結局、あの星のことを訊きそびれたまま、祖父は死んだ。

祖父は大半の時間を庭の離れで過ごした。
 離れは地下二階建てで、祖父は一階を「理科室」、二階を「図書室」、地下を「音楽室」と呼んでいた。生前の祖父は決して音楽室には足を踏み入れなかった。音楽室にはピアノが一台置かれていた。
 図書室には穴が開けられた膨大な量の厚紙が遺されていた。その正体が知りたくて、僕は実験室のノートに手を伸ばした。
 ノートには「季節」や「日付」といった言葉が頻繁に登場したが、どの辞書にもそんな言葉は載っていなかった。
 あるノートは楽譜で埋め尽くされていた。僕は導かれるように地下へと潜り、適当なページを演奏した。
 すると、目の前に男が現れた。
 男は僕と同じ名ミナトを名乗った。「2022年のメロディだ」と男は付け加えた。
「手を止めずに聞いてほしい」と僕に語り始める。
 世界は「1999年7月」に赤い星に焼き尽くされた。
 この世界は、男の祖父であり、そしてリヒトによって設計された「1999年の僕、つまり君」へと係留された世界だと、僕は告げられる。

★ 

ノストラダムスの予言を真に受けたリヒトは、世界をパンチカードに記録した。
 ぜんまい仕掛けの自動ピアノが地下シェルターに設置された。周囲の温度変化によってムーブメント内のカプセルに密閉されたガスが膨張/収縮し、それらが動力となってゼンマイを巻いてパンチカードを読み取る。つまり空気が存在する限り、半永久的に仕組みだった。

音楽になったリヒトの誤算は、変化のない世界でも人はやがて死んでしまうことだった。静止した時の中で、リヒトは厚紙に穴を開け続けた。そうやって1999年の続きを想像/創造し、自分の腕の中で焼け死んだ最愛の孫の未来をメロディーとして紡いだ。
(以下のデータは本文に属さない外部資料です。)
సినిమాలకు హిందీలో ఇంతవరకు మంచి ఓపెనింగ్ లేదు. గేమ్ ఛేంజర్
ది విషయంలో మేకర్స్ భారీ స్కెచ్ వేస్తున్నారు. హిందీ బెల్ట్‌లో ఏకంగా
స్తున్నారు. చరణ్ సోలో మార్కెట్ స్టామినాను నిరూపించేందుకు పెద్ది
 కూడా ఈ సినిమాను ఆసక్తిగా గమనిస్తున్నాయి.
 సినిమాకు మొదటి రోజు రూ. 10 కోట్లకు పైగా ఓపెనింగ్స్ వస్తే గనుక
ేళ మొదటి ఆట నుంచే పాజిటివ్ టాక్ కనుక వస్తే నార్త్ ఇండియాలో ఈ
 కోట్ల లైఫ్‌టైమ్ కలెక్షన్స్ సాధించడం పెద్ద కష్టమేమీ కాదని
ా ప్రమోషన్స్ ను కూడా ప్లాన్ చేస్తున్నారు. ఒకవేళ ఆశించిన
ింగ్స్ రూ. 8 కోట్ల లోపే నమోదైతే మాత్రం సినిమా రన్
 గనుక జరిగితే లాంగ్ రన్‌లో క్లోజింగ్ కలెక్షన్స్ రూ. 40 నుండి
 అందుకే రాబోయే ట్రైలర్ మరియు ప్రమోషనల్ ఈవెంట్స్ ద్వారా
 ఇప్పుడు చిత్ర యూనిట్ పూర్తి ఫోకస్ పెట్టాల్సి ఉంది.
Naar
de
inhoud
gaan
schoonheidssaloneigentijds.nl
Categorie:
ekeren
遺されたパンチカードとノートの楽譜を照らし合わせ、僕は読解に没頭した。
 やがて長大な音楽が書きあげられた。そこには世界が記録されていた。
 僕は演奏を始める。ありえたはずの未来がありありと映し出される。
 楽譜にまでおこしながら、どうして祖父はピアノを弾かなかったのだろう?と、僕は不思議に思う。

 ★ 

地上が炎に包まれ、シェルター内の温度は刻一刻と変化していた。自動ピアノは演奏を続けている。数え切れない反復で随分と摩耗したパンチカードに奇妙な現象が観察された。見えない力で、新たに穴が穿たれたのだ。変わらないはずのメロディーが変化してゆく。

それが危険な行為だと、リヒトは気付いていた。
 自動ピアノのメロディーの変化は、ミナトの変化だった。
 ミナトが変化するとは、つまり、この世界が1999年から切り離され、動き出してしまうことを意味していた。
 この世界の孫だけでも、恐怖の大王から守りたかった。

演奏を終え、僕は地下室の階段から空を見上げた。
 巨大な赤い星がみえた。

文字数:1293

内容に関するアピール

「もしかしたら、あの時死んでたんじゃね?」みたいな不思議な光景が、誰の記憶にもあるはず(ないかもしれない)。
 僕はじいちゃんに抱っこされながら、大きな赤い星を絶対にみたはずなんだけど、それは夢だって親族からは笑われる。でも赤々と燃える応接間の恐ろしい風景は今でもありありと思い出され、そういえば1999年には世界が終わると本気で怯えていたなぁ、なんて連想からこの作品を書きました。
 地下二階建ての離れも実在します。間取りも一緒です。じいちゃんのDIYです。じいちゃんに聞きそびれてしまったことも本当。相手にされなくてもいいから聞いときゃよかった。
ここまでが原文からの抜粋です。